I really don’t get on with concentrated shampoos such as BH Autowash & Gyeon Bathe Essence, tried them both, very few suds and although slick, little panel coverage. I wonder if I am doing something wrong. My favourite is Britemax CleanMax, but I can’t understand why I don’t have the same views as everyone else, unless my expectations are too high.


----------



## Mardgee (Feb 28, 2009)

Bilt Hamber Auto Wash. As stated I used 5ml in my bucket and not had a slicker shampoo. Most recently used AF lather & Gyeon Bathe and I prefer the Bilt Hamber.


----------



## Zebra (Dec 2, 2010)

*Even if its just for your wheels .....*

Available from an increasingly popular budget supermarket for less than £2!

Its worth a google to find out about it.


----------



## MrG47 (Oct 21, 2015)

Bilt Hamber Auto Wash
Adam’s ultra foam shampoo
Gyeon Bathe +

Currently have the above 3. I use BHAW when i want somehing slick. Ultra Foam when i want an overdose of suds. Bathe + when short in time and i want to wash and add gloss at the same time. 

G

Sent from my iPhone using Tapatalk


----------



## Andyblue (Jun 20, 2017)

Zebra said:


> Available from an increasingly popular budget supermarket for less than £2!
> 
> Its worth a google to find out about it.


Not tried this - how have you found it ?


----------



## Peter77 (May 29, 2016)

Zebra said:


> Available from an increasingly popular budget supermarket for less than £2!
> 
> Its worth a google to find out about it.


Used it and rate it, i bought 3 of the products they had on offer from said budget supermarket. The leather cleaner is also very good

Sent from my iPhone using Tapatalk


----------



## vindaloo (Jan 5, 2006)

Peter77 said:


> Used it and rate it, i bought 3 of the products they had on offer from said budget supermarket. The leather cleaner is also very good
> 
> Sent from my iPhone using Tapatalk


Just ordered wine from this particular budget supermarket and decided to add a couple of bottles of the Automate shampoo to try, I note it claims to be PH neutral which is good if you don't wish to add anything. I also note that other online sites sell this for £5 a bottle.

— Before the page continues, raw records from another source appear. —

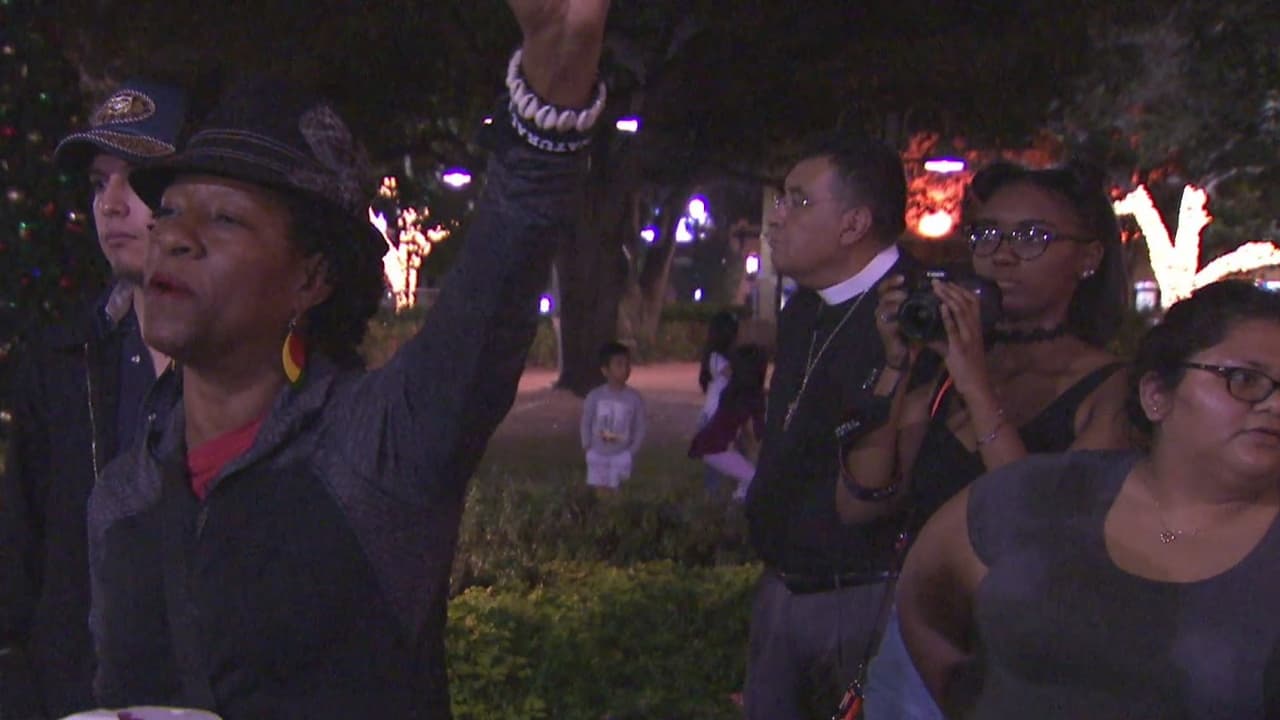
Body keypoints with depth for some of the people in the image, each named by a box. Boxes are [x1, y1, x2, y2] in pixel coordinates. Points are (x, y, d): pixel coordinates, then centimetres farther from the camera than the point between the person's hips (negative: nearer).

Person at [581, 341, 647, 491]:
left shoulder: (634, 398, -8)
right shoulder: (594, 397, -7)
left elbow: (639, 428, -2)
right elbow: (585, 424, 4)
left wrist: (631, 452, -6)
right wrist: (587, 447, -1)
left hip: (621, 455, -1)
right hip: (597, 455, 1)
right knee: (598, 492, 7)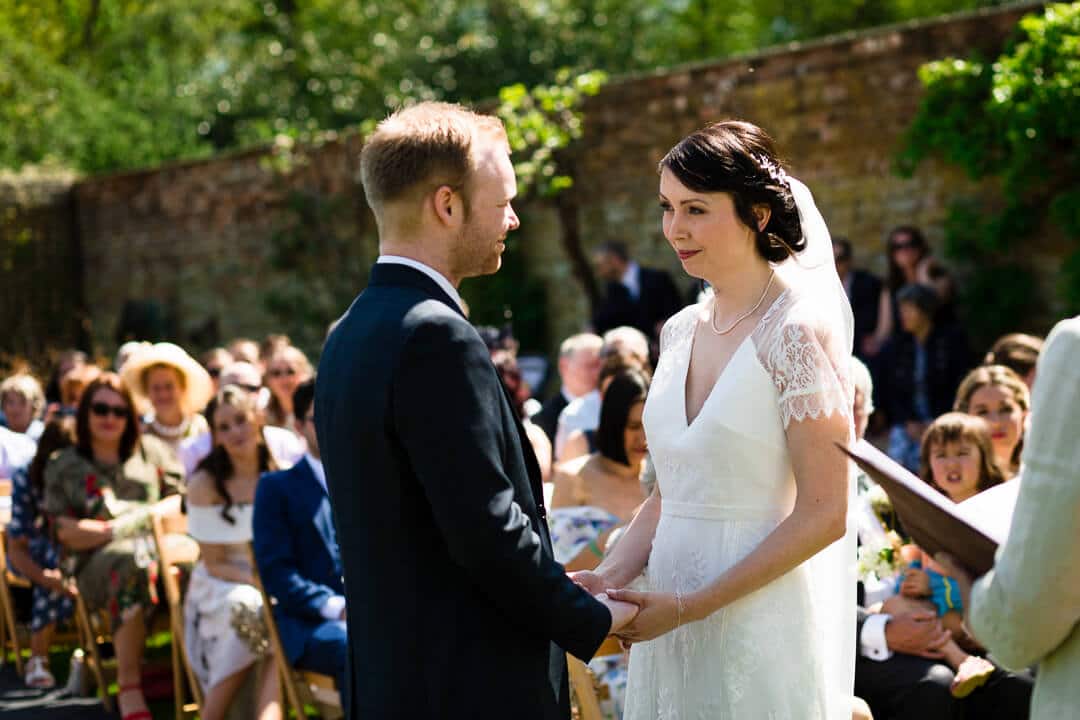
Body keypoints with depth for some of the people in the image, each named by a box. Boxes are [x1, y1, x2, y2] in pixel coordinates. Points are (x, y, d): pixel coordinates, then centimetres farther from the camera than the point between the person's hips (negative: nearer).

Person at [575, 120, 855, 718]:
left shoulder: (798, 329, -11)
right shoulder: (680, 331, 8)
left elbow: (823, 515, -15)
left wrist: (690, 606, -17)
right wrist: (609, 577, -4)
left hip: (761, 625, -6)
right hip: (669, 628, 6)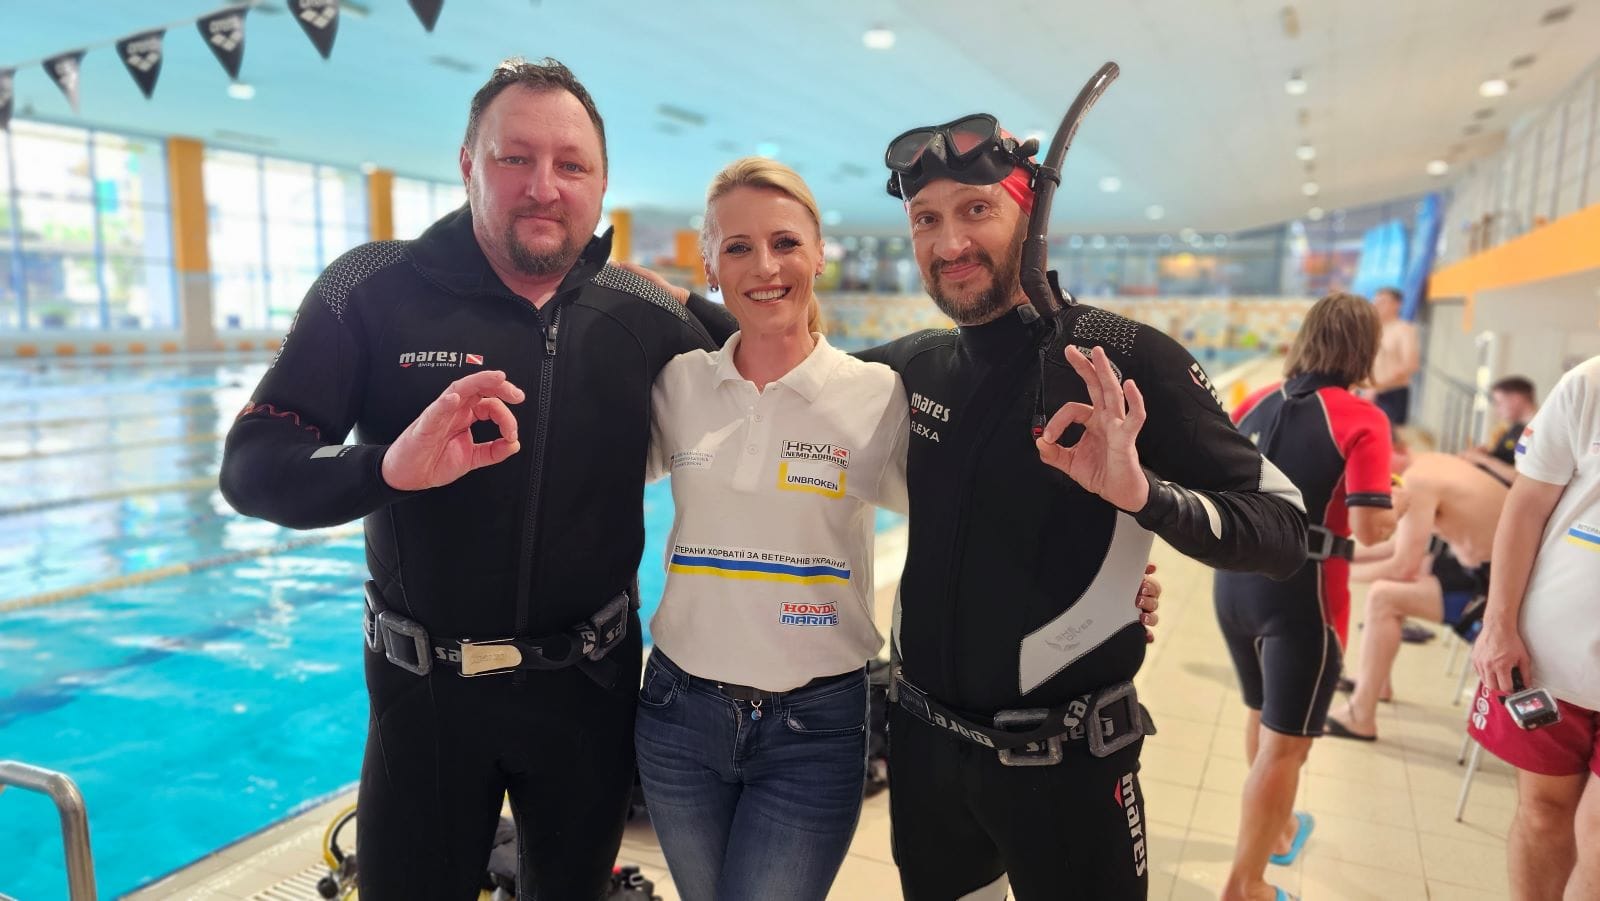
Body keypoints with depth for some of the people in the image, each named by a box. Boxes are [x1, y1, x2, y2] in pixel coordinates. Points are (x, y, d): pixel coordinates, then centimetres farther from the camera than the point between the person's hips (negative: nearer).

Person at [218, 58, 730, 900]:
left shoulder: (652, 319, -6)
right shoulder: (374, 290, -11)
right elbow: (252, 466, -16)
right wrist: (387, 467, -33)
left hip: (591, 684, 2)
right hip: (424, 685, -1)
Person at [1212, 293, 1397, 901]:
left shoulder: (1254, 404, 3)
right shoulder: (1361, 418, -13)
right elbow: (1371, 529, -18)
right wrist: (1397, 504, 2)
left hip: (1235, 579, 6)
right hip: (1302, 590, -6)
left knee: (1262, 717, 26)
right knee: (1285, 741, 10)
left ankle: (1278, 828, 49)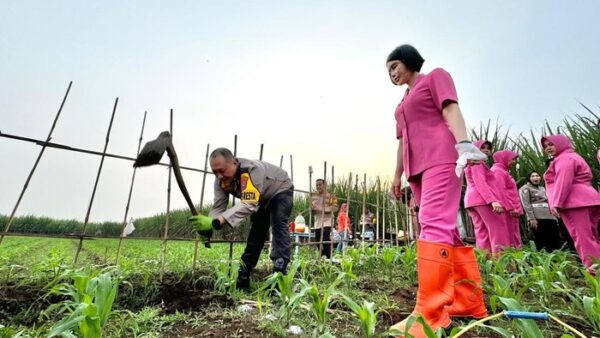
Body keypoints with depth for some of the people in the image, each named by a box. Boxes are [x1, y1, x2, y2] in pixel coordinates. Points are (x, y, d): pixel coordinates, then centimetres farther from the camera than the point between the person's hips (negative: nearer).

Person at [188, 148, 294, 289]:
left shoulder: (252, 170, -45)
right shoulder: (221, 180, -20)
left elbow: (248, 205, -55)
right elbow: (218, 207, -22)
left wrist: (216, 222, -64)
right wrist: (207, 226, -43)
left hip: (281, 191, -6)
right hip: (262, 198, 7)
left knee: (278, 225, -25)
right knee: (256, 231, 7)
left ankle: (280, 271, -25)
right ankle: (243, 276, 14)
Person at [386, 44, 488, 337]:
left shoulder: (436, 76, 10)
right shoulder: (402, 103, 29)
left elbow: (451, 108, -7)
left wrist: (463, 143, -22)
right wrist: (398, 174, 21)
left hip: (441, 158, -8)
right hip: (417, 168, 8)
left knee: (434, 224, -21)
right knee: (446, 230, 5)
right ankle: (469, 302, 12)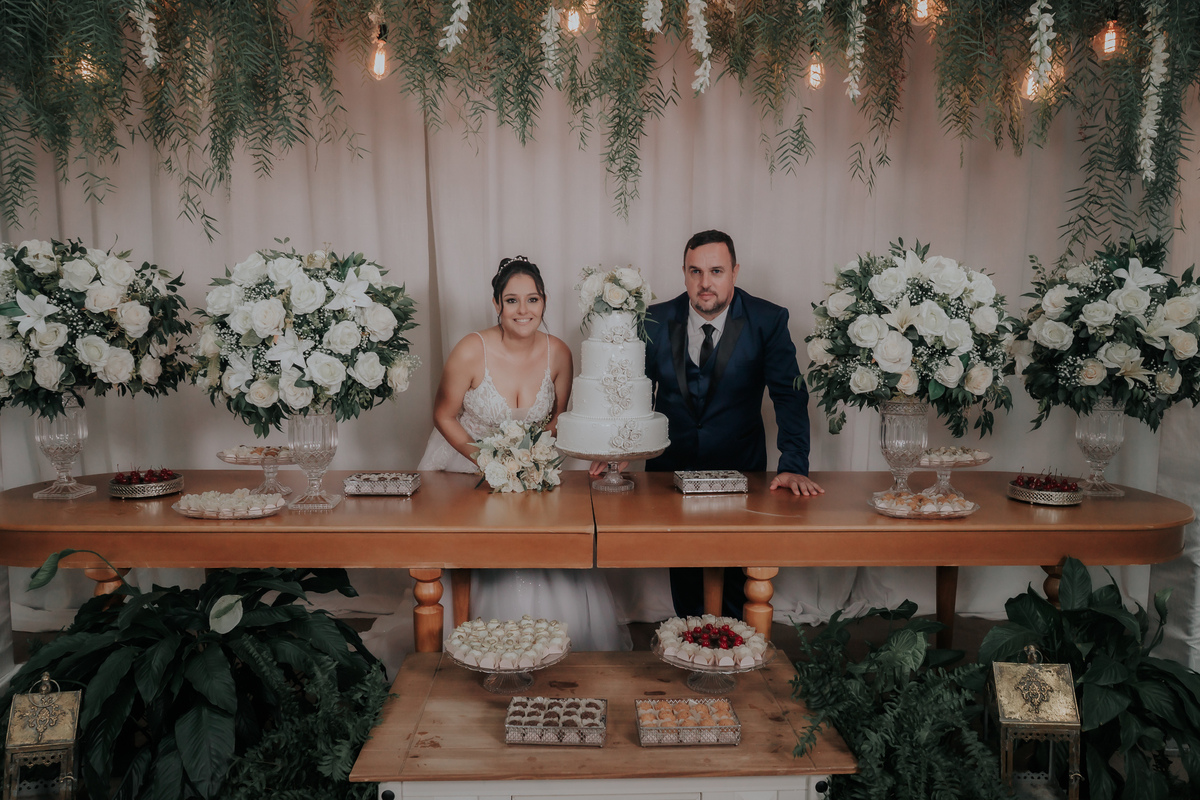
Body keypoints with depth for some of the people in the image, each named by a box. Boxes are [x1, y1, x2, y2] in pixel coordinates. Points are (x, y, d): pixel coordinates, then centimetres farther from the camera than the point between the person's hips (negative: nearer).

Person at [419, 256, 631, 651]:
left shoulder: (558, 353, -8)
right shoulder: (471, 352, -18)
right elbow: (444, 417, -7)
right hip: (467, 469, -3)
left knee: (567, 566, -11)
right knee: (506, 569, -17)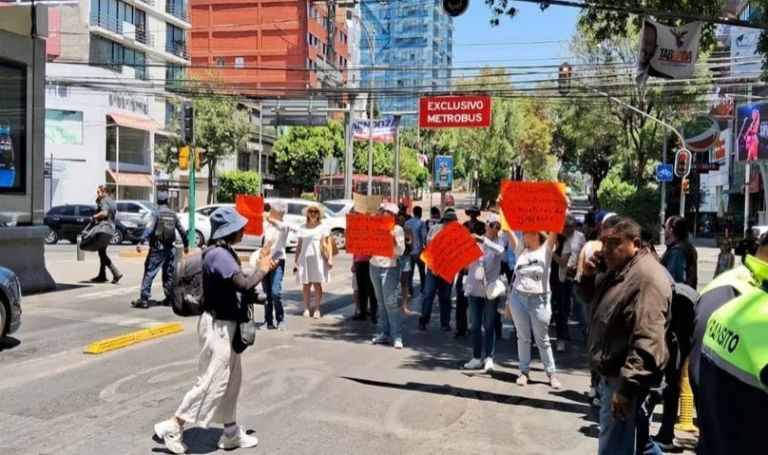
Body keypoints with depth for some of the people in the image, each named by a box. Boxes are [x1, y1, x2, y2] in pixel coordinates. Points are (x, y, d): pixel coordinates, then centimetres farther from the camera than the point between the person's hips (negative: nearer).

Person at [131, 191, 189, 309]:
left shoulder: (156, 213, -5)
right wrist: (186, 244, 27)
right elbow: (182, 231, 16)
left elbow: (149, 229, -19)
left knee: (149, 272, -5)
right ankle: (170, 298, 15)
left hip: (158, 247, -5)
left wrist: (141, 242, -25)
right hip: (170, 248, 5)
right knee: (169, 274, 12)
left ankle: (144, 299, -9)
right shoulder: (173, 214, 11)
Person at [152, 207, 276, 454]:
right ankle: (172, 427, 8)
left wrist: (261, 264, 4)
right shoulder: (219, 255, -21)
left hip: (226, 324, 11)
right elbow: (244, 285, -28)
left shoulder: (224, 253, 11)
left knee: (232, 378, 16)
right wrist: (262, 269, -11)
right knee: (213, 381, -3)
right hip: (218, 325, -11)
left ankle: (231, 432, 27)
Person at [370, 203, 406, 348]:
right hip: (375, 266, 6)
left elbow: (400, 251, -9)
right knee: (381, 301, 9)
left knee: (390, 301, -10)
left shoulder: (397, 229, -3)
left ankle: (397, 335, -7)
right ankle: (385, 333, 16)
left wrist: (393, 239, -22)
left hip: (390, 267, -6)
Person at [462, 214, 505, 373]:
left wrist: (483, 240, -34)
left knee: (489, 325, -1)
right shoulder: (474, 241, 5)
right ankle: (477, 358, 15)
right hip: (475, 287, 3)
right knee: (475, 325, 7)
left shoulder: (498, 242, -1)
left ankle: (489, 358, 5)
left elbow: (500, 250, -25)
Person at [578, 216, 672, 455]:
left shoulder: (647, 278, -22)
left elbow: (646, 341, -28)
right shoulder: (616, 269, 9)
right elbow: (592, 299, 23)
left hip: (624, 377, -9)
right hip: (612, 372, 9)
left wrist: (627, 385, -29)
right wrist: (588, 276, 2)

If I'm not wild about it I can always demote it to wheel cleaning duty.


----------



## andy198712 (Jan 20, 2018)

Used BHAW for the first time this week.

Thought i'd treat my self to warm water.... 

added a teaspoon to my bucket (now ordered a 5ml syringe off amazon) added my warm water from the kitchen tap with a shower setting, it foamed up pretty well!

when i got up to the car i gave it a squirt with the pressure washer and it give it a denser foam.

applied to the car and it felt very slick! yes not the foamiest on the car but felt great to use and the small £10 pot will last ages!


----------